Dn Magazine 2010 English


----------



## wimvanvelzen (Nov 1, 2008)

Highly recommended!


----------



## Peter Keane (Jun 11, 2005)

Is shipping this magazine to the US included in the price?

I remember a spiral-bound book that I purchased from DN that was translated to English back in the late 80's -early 90's and it contained an article on the "red-head' histrionicus. Is this the same group that sold those as well?... 

Thanks, 
Peter Keane


----------



## wimvanvelzen (Nov 1, 2008)

It is the samen group (Dendrobatidae Nederland) indeed. Shipping costs are included!


----------



## taisavet (Jun 21, 2009)

cool I just bought mine!


----------



## nyfrogs (May 1, 2005)

is this magazine still in production? i cant seem to get either links to work?


----------



## alex111683 (Sep 11, 2010)

I am getting the same results. I would like to subscribe but a working link would be great.


----------



## Shockfrog (Apr 14, 2004)

It works fine for me! 

And no, the magazine has not stopped. Work is being done on the third issue already.


----------



## Vermfly (Jun 6, 2010)

I'd love to hear some opinion on whether the magazine is worth the $20.53 it runs. Is a review of a magazine vendor feedback?


----------



## dmartin72 (Oct 27, 2004)

How much US$ did that cost you? Did you order both or just 1?

David



Bob Fraser said:


> Just ordered it. Looks promising since it's in English. I've seen one in Dutch & the picture quality was awesome. Thanks for the heads up.


----------



## dmartin72 (Oct 27, 2004)

I know I'm stating the obvious, but I figured it was worth repeating. So what they have in English is only for 2010 and beyond. I ordered the two 2010 magazines and the two magazine subscription to the 2011 English version (due out in April 2011 and October 2011). The price in US $ including shipping for 2010 and 2011 (4 magazines total) is $76.66.

David


----------



## varanoid (Jan 21, 2011)

Definately a little pricey for a periodical, but still very cool. I'm always on the lookout for these kind of mags. I think I'll order some soon.


----------



## Azurel (Aug 5, 2010)

I have ordered the 2010 mags and based on those I will order the 2011 mags....But for those that have ordered how long did it take to get them once you ordered them?


----------



## Peter Keane (Jun 11, 2005)

Once the magazines were released, shipping from Europe was quite quick. Iordered both mags for 2010 look forward to ordering the next 2 for 2011..

Peter


----------



## ChrisK (Oct 28, 2008)

Azurel said:


> I have ordered the 2010 mags and based on those I will order the 2011 mags....But for those that have ordered how long did it take to get them once you ordered them?

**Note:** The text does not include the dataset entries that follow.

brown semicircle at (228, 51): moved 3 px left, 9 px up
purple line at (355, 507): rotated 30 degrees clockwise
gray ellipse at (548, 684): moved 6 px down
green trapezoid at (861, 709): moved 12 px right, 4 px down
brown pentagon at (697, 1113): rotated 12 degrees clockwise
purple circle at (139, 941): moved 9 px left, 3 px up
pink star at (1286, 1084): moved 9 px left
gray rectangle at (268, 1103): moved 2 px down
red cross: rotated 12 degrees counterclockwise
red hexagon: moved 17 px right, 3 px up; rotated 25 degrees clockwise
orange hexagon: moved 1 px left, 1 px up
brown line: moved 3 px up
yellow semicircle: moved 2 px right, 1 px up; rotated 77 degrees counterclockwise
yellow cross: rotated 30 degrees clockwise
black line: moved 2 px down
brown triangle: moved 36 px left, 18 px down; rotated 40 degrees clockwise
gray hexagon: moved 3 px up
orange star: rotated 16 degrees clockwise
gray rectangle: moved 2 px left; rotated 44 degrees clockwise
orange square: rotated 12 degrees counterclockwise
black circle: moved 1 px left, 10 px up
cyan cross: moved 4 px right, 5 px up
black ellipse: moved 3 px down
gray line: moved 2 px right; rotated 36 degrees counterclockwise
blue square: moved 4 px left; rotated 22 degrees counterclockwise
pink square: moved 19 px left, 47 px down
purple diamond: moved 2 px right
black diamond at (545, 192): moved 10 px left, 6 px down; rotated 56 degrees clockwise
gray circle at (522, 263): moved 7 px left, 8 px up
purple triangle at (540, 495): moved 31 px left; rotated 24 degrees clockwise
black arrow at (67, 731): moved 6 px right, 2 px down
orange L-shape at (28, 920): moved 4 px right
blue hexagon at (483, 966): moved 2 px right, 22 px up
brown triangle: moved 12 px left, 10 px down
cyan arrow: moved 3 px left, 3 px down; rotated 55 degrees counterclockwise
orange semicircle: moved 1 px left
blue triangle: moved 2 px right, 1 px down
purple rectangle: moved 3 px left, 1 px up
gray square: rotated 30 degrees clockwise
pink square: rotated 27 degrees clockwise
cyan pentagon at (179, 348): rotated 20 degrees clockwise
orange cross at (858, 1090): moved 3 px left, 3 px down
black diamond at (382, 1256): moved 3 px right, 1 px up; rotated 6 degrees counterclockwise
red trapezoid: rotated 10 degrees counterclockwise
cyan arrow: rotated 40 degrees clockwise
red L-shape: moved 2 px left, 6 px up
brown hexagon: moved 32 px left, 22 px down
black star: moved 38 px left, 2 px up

Probably less than two weeks


----------



## thisisivy (May 25, 2010)

Indeed about a week or two. 

Shipping costs will always makes it more expensive unfortunatelly, sorry about that.

Despite that, it's worth every penny....

If somebody knows a good distributor in the USA, please let me know 

Thanks again for the great comments!

2010:

Dn Magazine 2010 English

2011:

Subscription DN Magazine 2011 English, 2 magazines a year!


----------



## Azurel (Aug 5, 2010)

Nothing I love more then an indepth mag about my hobby....I subscribed to the same thing when I was reefing....Thanks for the info.


----------



## nburns (May 3, 2005)

Found this thread earlier today and thought it was worth bumping. I ordered the latest issue so I'll post my review once I receive it.


----------